• GIVEN INFORMATION:
^^^^^^^^
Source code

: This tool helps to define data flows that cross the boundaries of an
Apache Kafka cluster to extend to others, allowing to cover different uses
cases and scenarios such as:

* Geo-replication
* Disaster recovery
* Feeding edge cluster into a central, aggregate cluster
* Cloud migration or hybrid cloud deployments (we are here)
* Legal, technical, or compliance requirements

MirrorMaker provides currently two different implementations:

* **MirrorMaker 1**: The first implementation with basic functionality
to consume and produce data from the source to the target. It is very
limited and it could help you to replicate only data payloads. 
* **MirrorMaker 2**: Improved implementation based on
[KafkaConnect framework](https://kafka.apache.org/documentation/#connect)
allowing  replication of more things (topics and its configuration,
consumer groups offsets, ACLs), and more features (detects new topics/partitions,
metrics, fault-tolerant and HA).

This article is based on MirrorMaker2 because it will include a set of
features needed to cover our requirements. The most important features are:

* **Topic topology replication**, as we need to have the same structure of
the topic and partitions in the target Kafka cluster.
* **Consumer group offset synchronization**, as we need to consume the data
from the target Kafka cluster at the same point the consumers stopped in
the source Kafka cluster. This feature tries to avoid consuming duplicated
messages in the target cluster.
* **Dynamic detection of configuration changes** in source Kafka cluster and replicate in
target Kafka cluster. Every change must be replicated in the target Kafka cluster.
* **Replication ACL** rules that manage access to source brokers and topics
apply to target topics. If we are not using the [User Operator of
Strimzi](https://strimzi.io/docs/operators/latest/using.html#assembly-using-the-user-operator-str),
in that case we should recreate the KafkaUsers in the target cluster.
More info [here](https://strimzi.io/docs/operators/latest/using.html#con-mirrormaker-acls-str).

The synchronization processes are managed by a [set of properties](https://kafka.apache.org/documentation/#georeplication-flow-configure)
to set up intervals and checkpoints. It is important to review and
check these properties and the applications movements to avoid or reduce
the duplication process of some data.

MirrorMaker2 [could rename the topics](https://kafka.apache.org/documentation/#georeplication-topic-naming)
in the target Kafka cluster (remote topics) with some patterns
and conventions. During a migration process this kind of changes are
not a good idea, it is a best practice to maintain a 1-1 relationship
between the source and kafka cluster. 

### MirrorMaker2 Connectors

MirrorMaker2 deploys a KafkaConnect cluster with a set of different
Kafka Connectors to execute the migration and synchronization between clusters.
^^^^^^^^
• REQUIREMENT:
Reproduce every line of the records above without changing anything.

• REPLY TO THE EXERCISE:
Source code

: This tool helps to define data flows that cross the boundaries of an
Apache Kafka cluster to extend to others, allowing to cover different uses
cases and scenarios such as:

* Geo-replication
* Disaster recovery
* Feeding edge cluster into a central, aggregate cluster
* Cloud migration or hybrid cloud deployments (we are here)
* Legal, technical, or compliance requirements

MirrorMaker provides currently two different implementations:

* **MirrorMaker 1**: The first implementation with basic functionality
to consume and produce data from the source to the target. It is very
limited and it could help you to replicate only data payloads. 
* **MirrorMaker 2**: Improved implementation based on
[KafkaConnect framework](https://kafka.apache.org/documentation/#connect)
allowing  replication of more things (topics and its configuration,
consumer groups offsets, ACLs), and more features (detects new topics/partitions,
metrics, fault-tolerant and HA).

This article is based on MirrorMaker2 because it will include a set of
features needed to cover our requirements. The most important features are:

* **Topic topology replication**, as we need to have the same structure of
the topic and partitions in the target Kafka cluster.
* **Consumer group offset synchronization**, as we need to consume the data
from the target Kafka cluster at the same point the consumers stopped in
the source Kafka cluster. This feature tries to avoid consuming duplicated
messages in the target cluster.
* **Dynamic detection of configuration changes** in source Kafka cluster and replicate in
target Kafka cluster. Every change must be replicated in the target Kafka cluster.
* **Replication ACL** rules that manage access to source brokers and topics
apply to target topics. If we are not using the [User Operator of
Strimzi](https://strimzi.io/docs/operators/latest/using.html#assembly-using-the-user-operator-str),
in that case we should recreate the KafkaUsers in the target cluster.
More info [here](https://strimzi.io/docs/operators/latest/using.html#con-mirrormaker-acls-str).

The synchronization processes are managed by a [set of properties](https://kafka.apache.org/documentation/#georeplication-flow-configure)
to set up intervals and checkpoints. It is important to review and
check these properties and the applications movements to avoid or reduce
the duplication process of some data.

MirrorMaker2 [could rename the topics](https://kafka.apache.org/documentation/#georeplication-topic-naming)
in the target Kafka cluster (remote topics) with some patterns
and conventions. During a migration process this kind of changes are
not a good idea, it is a best practice to maintain a 1-1 relationship
between the source and kafka cluster. 

### MirrorMaker2 Connectors

MirrorMaker2 deploys a KafkaConnect cluster with a set of different
Kafka Connectors to execute the migration and synchronization between clusters.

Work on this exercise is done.